Mon, 09/15/2008 10:14 AM | Opinion
Even though the government might have some legitimate questions to raise about the accuracy of the latest business climate survey of the International Finance Corporation, the blunt fact remains: our business climate is really poor and worse than that of most ASEAN countries.
We have consistently performed poorly since 2004, when the World Bank's private-sector arm first introduced this comprehensive survey on the world business climate for its annual Doing Business Report.
The government has made significant progress in streamlining licensing systems, reducing both the time and cost of fulfilling regulations and procedures for starting up a business.
The problem, though, is that the government has often been inconsistent in the pace of reform, while many other countries have implemented regulatory reforms not only at a much faster pace, but also more consistently and step by step, thereby scoring higher than Indonesia in the business climate index.
The 2009 Doing Business Report, which was launched here last week, lowered Indonesia's ranking from 127th last year to 129th this year in terms of global business-friendliness, out of 181 countries surveyed.
Indonesia was also among the most difficult places in the world in terms of ease of doing business, ranked 135th out of the 175 countries surveyed in 2006 and 131st among 155 countries studied by IFC in 2005.
Sad to note we were ranked lower than most other ASEAN countries covered by the survey.
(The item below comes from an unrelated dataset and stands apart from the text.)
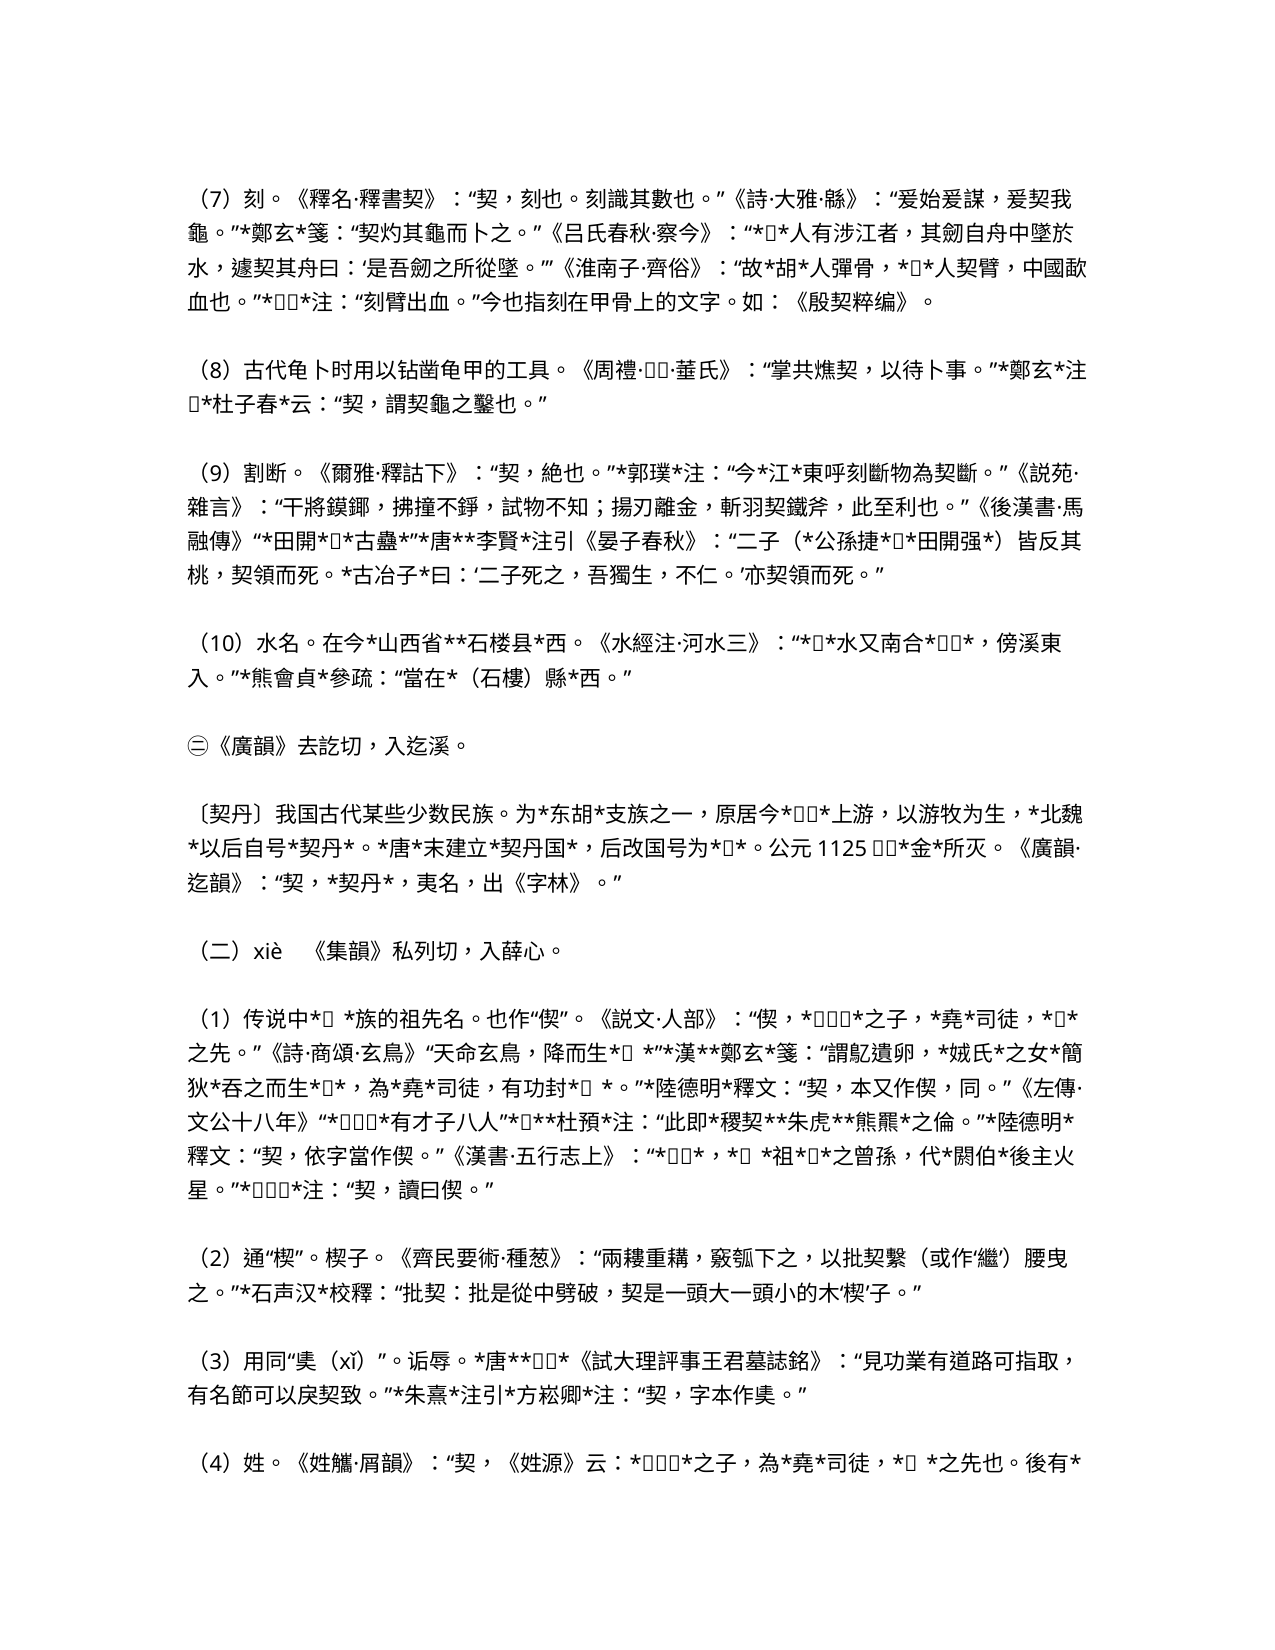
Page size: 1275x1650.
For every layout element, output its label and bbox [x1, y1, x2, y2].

text [187, 150, 1087, 1478]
We only performed better than the Philippines and Laos.
The survey tracks indicators of the time and cost to meet government requirements for business startups, construction permits, employment, property registration, access to credit, investor protection, tax payments, border-cross trade, contract enforcement and closing businesses down.
Yet more discouraging is that Indonesia would have done even worse if the tracked indicators included areas such as the condition of infrastructure and the availability of a highly-trained and skilled labor force.
One day after the release of the IFC business climate report, Trade Minister Mari Elka Pangestu painfully found, during an incognito visit to Jakarta's Tanjung Priok port, the country's largest seaport, solid congestion of containers at the port terminal caused by poor port management. In many instances it takes a few weeks to have containers cleared.
This evidence shows how progress in regulatory reform has often been nullified by problems in other areas and inconsistencies in the pace of reform.
The recent wholesale reform of the customs service and the introduction of a national single-window for most public services and regulatory procedures at the Tanjung Priok port has improved significantly the flow of documents for clearance of goods out of the port area.
But this painstakingly-gained progress was made less meaningful because the flow of goods has been stalled by utterly terrible port management and inadequate infrastructure.
No wonder, overall, businesses in Indonesia often bear administrative and logistics costs up to twice as high as their counterparts in other Asian countries. Business leaders of the Indonesian Employers Association have often cried out against pointless regulations and irksome rules, but the improvements have at best been incremental.
In so far as the business climate is concerned, the responsibility does not lie solely with the central government. The central government, fully realizing the important role of private investment, may be able to push harder with reforming and streamlining the regulations within its jurisdiction -- such as licensing systems at the Investment Coordinating Board and business incorporation at the ministry of law and human rights.
But there are many other permits a company must obtain from regional administrations before they can start up operations. The problem is that most of the 480 regional administrations where local autonomy is vested have yet to become aware of the key role of investment in fueling economic activities.
No wonder, the central government has been working hard to review and revoke thousands of regional bylaws issued by local administrations, which were inimical to business operations.
So instead of further grumbling about the IFC business climate survey, the government, in cooperation with regional administrations, should accelerate the pace of reform measures and do it consistently.